In many cultures across the globe, female genital mutilation – or FGM – has long been practiced as a rite of passage marking the transition of girls to womanhood. It is often considered a necessary steppingstone to marriage and motherhood.
On the contrary, FGM is now increasingly understood to be a painful, unnecessary tradition without medical benefits. Its harmful effects can last a lifetime.
Around the world, up to 200 million women have undergone FGM—that’s roughly 5% of the world’s women. The majority go through it before puberty; some are only a few days old. FGM complications can be emotional, psychological or physical; they range from infections to lifelong urinary problems, infertility, life threatening complications during childbirth and even death.
No wonder, then, that every year more people add their voices to the growing campaigns calling for an end to the practice.
In countries where FGM is practiced, the number of women who have called for its end has doubled in the last decade. Opposition to FGM is growing increasingly quickly among adolescent girls. However, because it a practice often cultivated by women, the number of teenage boys opposing FGM can sometimes outweigh the number of girls doing the same.
This shift in attitudes has not occurred by itself. It is the product of diligent work done over decades by people across countries and across sectors. Community leaders, teachers, government officials, civil society organizations, tribal leaders, elders, young people, academics, and local and international experts have been involved. Increasingly, women and girls are themselves speaking out.
Changing social norms that underlie traditional practices is usually a slow, painstaking process. Usually, the goal is to change attitudes narrative through new information and stories. In doing so, we can curb risky behaviors that harm others and slowly create permanent changes in community value systems. The idea is to encourage people to voluntarily stop—and eventually outlaw—the very custom they once promoted.
None of this is easy. And it’s not quick. It takes sustained work over a long period of time. Before the COVID-19 pandemic, the United Nations and World Health Organization both said that the progress we were making needed to go 10x faster in order to meet the Sustainable Development Goal of reaching gender equality.
And then the pandemic hit, putting even the progress we’ve already made at risk.

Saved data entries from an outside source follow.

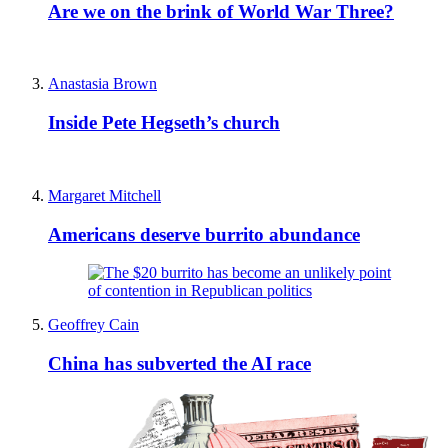
Are we on the brink of World War Three?
Anastasia Brown
Inside Pete Hegseth’s church
Margaret Mitchell
Americans deserve burrito abundance
Geoffrey Cain
China has subverted the AI race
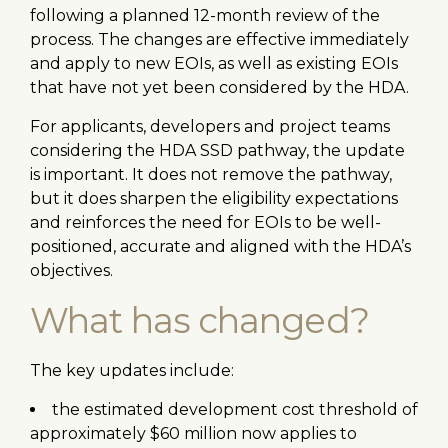
following a planned 12-month review of the
process. The changes are effective immediately
and apply to new EOIs, as well as existing EOIs
that have not yet been considered by the HDA.
For applicants, developers and project teams
considering the HDA SSD pathway, the update
is important. It does not remove the pathway,
but it does sharpen the eligibility expectations
and reinforces the need for EOIs to be well-
positioned, accurate and aligned with the HDA’s
objectives.
What has changed?
The key updates include:
the estimated development cost threshold of
approximately $60 million now applies to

Climate change was already working against us, and now the pandemic has exacerbated existing challenges. Both have caused increased financial hardships and destroyed livelihoods. This, in turn, leads to severe financial struggles within communities who did not have a solid financial foundation to start with.
For the first time in many years, experts predict an increase, rather than decrease, in FGM. Cash strapped and increasingly desperate families are now returning to traditional practices such as child marriage and FGM in order to survive.

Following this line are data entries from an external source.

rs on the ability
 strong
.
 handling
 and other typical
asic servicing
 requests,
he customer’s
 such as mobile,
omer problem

The CWS team in Kenya has seen examples of this painful reversal. Girls as young as 9 years old are being married off to much older men. They are forced to drop out of school and work on their new husbands’ farms. Girls are also being taken out of school because their families are too far into poverty to pay their fees or buy supplies.
Desperate parents who can no longer afford to feed all of their children are turning to child marriage as a last resort. And because FGM is traditionally considered the rite of passage for a girl to become a woman, it increases when child marriage does.

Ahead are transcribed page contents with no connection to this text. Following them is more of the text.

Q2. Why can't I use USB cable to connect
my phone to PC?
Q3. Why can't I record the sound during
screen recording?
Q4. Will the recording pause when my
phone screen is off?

As we search for technical and medical solutions for COVID-19 and climate change, it is important for us to remember the people. Real people, real families, real girls…they are at risk. As desperation grows and families make gut-wrenching decisions, we will have to work even faster. This will take urgent attention and scaled up resources. Our girls can’t wait.
Mary Obiero is the Director of CWS’s Relief, Development and Protection team in Africa. Jasmine Huggins is the CWS Senior Policy and Advocacy Officer.